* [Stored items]
-*-*-

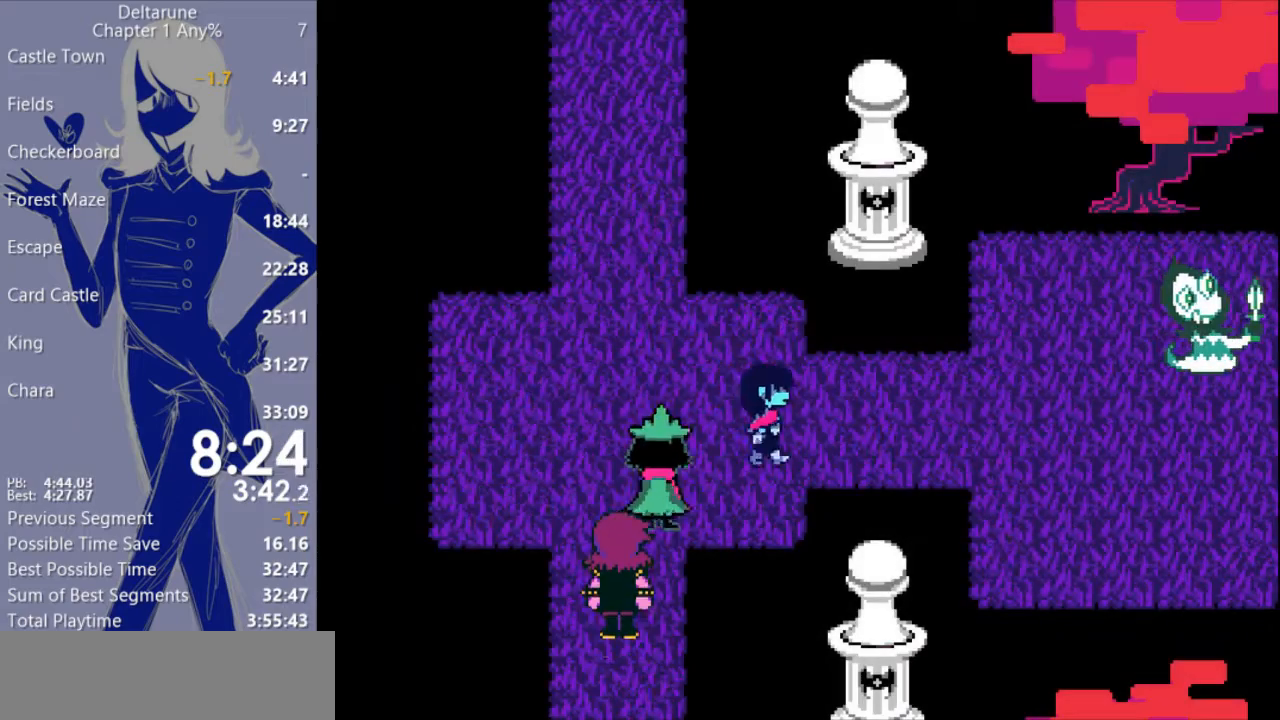
{"keys": ["c", "right", "x"], "events": [[100, "right", "down"], [133, "up", "up"], [267, "right", "up"], [333, "right", "down"]]}
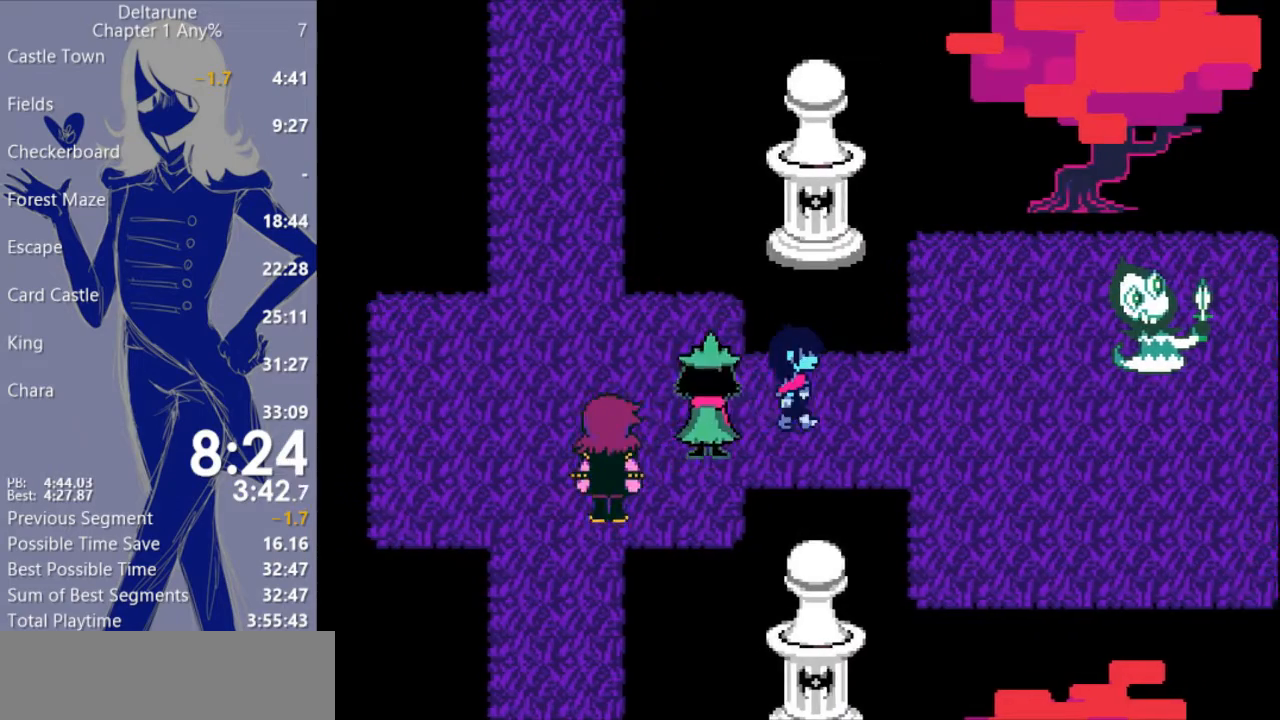
{"keys": ["c", "left", "x"], "events": [[33, "right", "up"], [67, "left", "down"], [267, "right", "down"], [300, "left", "up"], [467, "left", "down"], [467, "right", "up"]]}
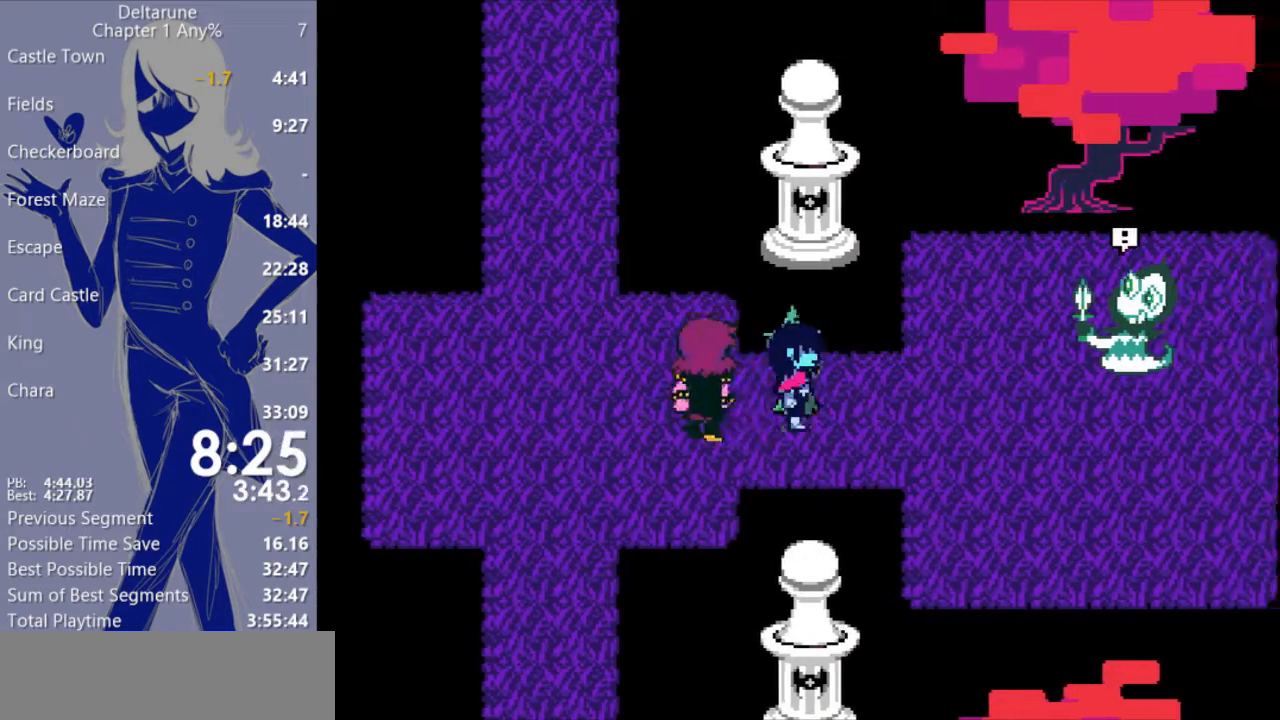
{"keys": ["c", "left", "x"], "events": [[267, "left", "up"], [300, "right", "down"], [467, "left", "down"], [467, "right", "up"]]}
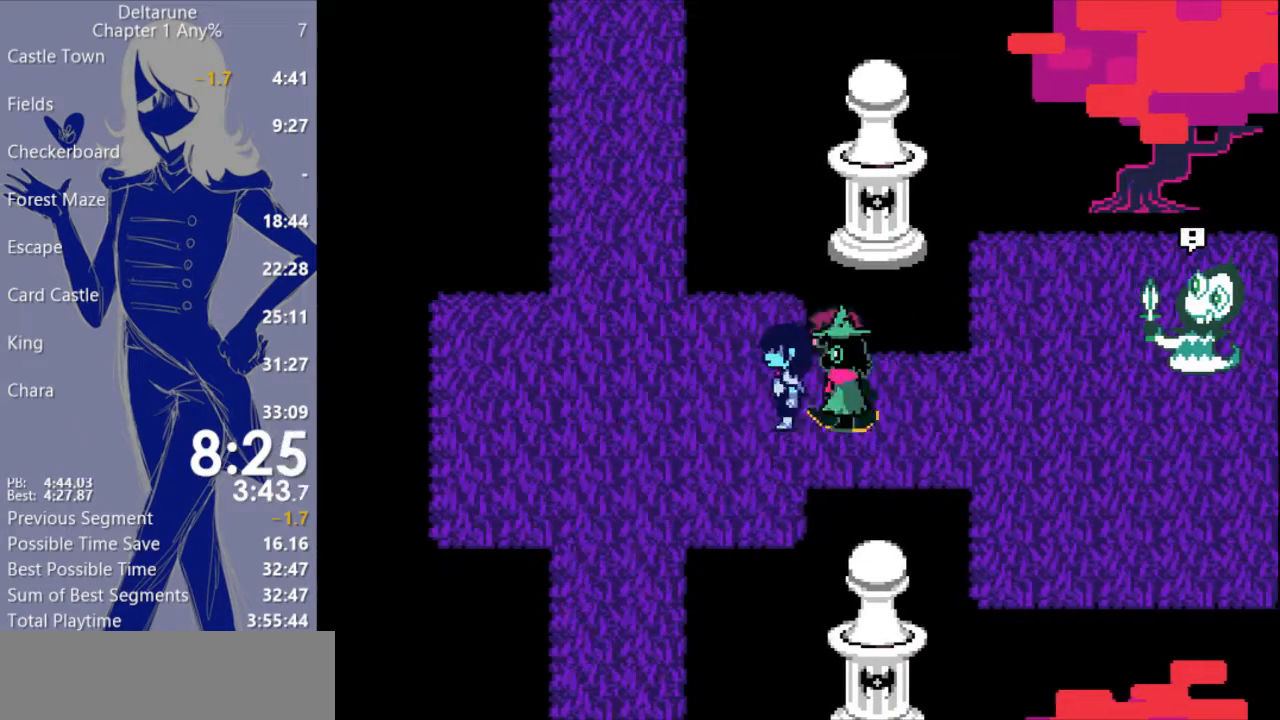
{"keys": ["c", "x"], "events": [[367, "left", "up"]]}
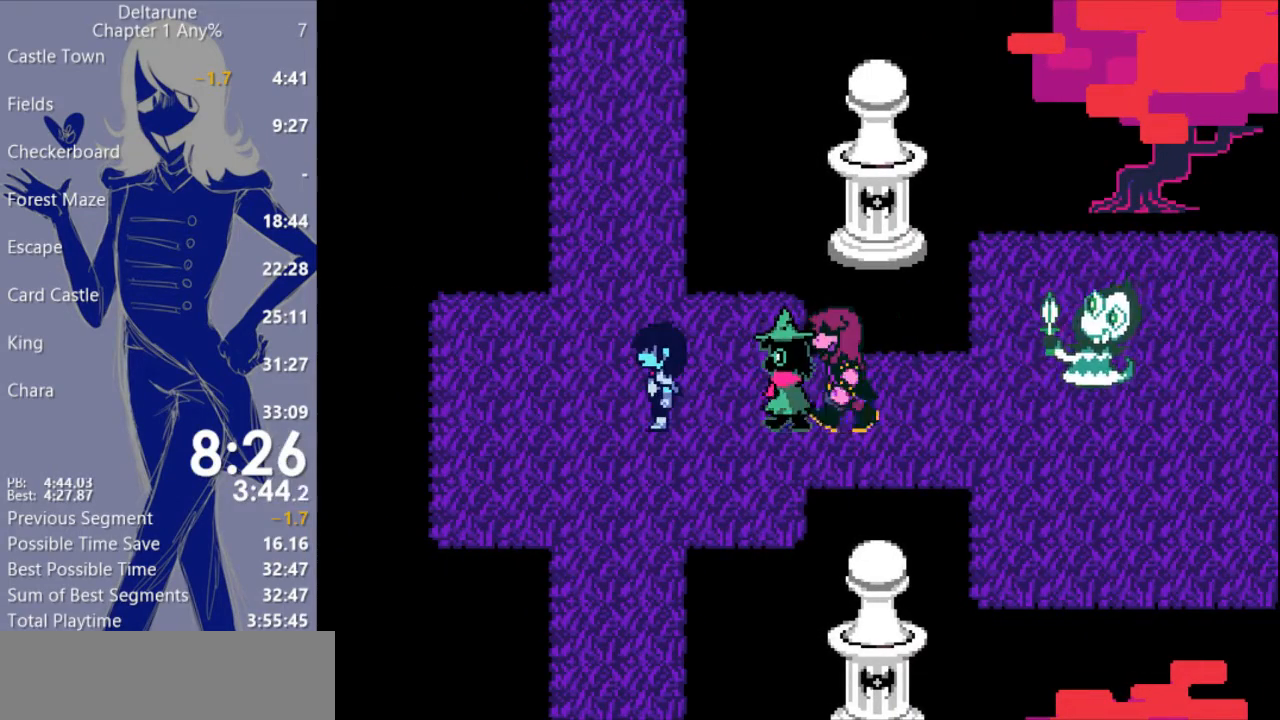
{"keys": ["c", "x"], "events": [[267, "left", "down"], [433, "up", "down"], [500, "left", "up"], [500, "up", "up"]]}
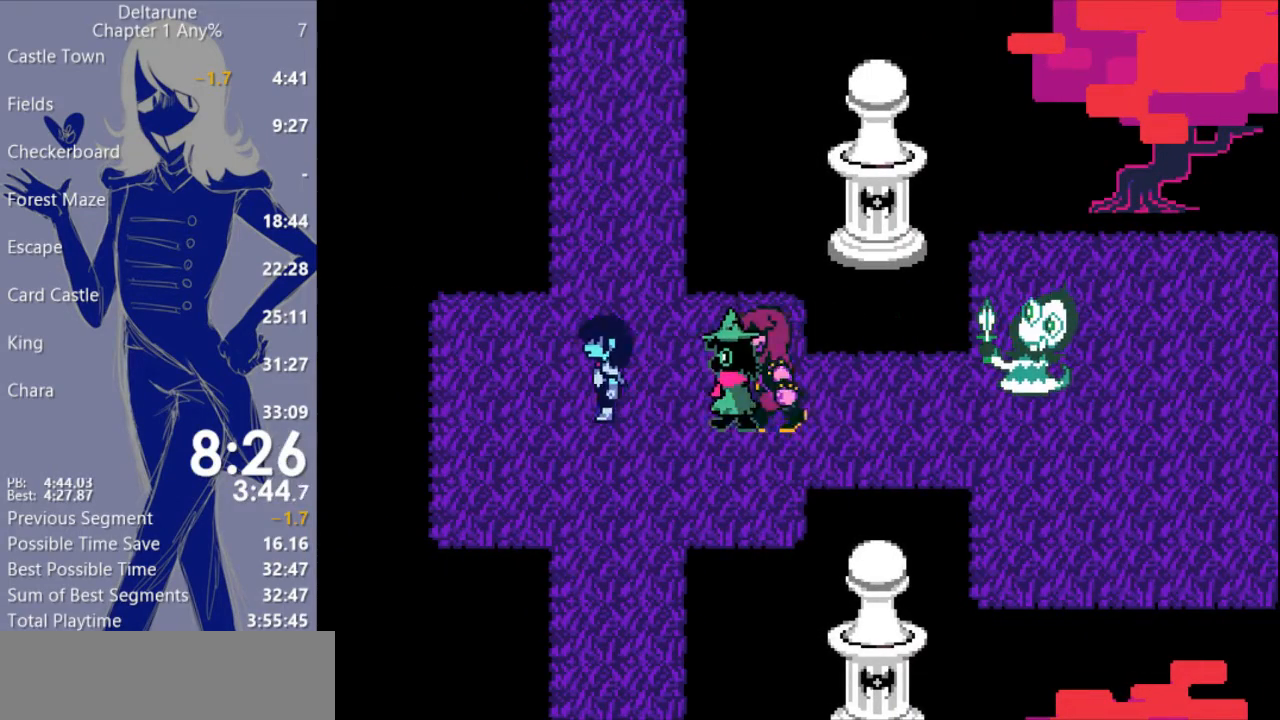
{"keys": ["c", "x"], "events": []}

-*-*-

* [What the task asks]
Only the lines that contain the string "down" are to be copied from the records.

* [Response area]
{"keys": ["c", "right", "x"], "events": [[100, "right", "down"], [133, "up", "up"], [267, "right", "up"], [333, "right", "down"]]}
{"keys": ["c", "left", "x"], "events": [[33, "right", "up"], [67, "left", "down"], [267, "right", "down"], [300, "left", "up"], [467, "left", "down"], [467, "right", "up"]]}
{"keys": ["c", "left", "x"], "events": [[267, "left", "up"], [300, "right", "down"], [467, "left", "down"], [467, "right", "up"]]}
{"keys": ["c", "x"], "events": [[267, "left", "down"], [433, "up", "down"], [500, "left", "up"], [500, "up", "up"]]}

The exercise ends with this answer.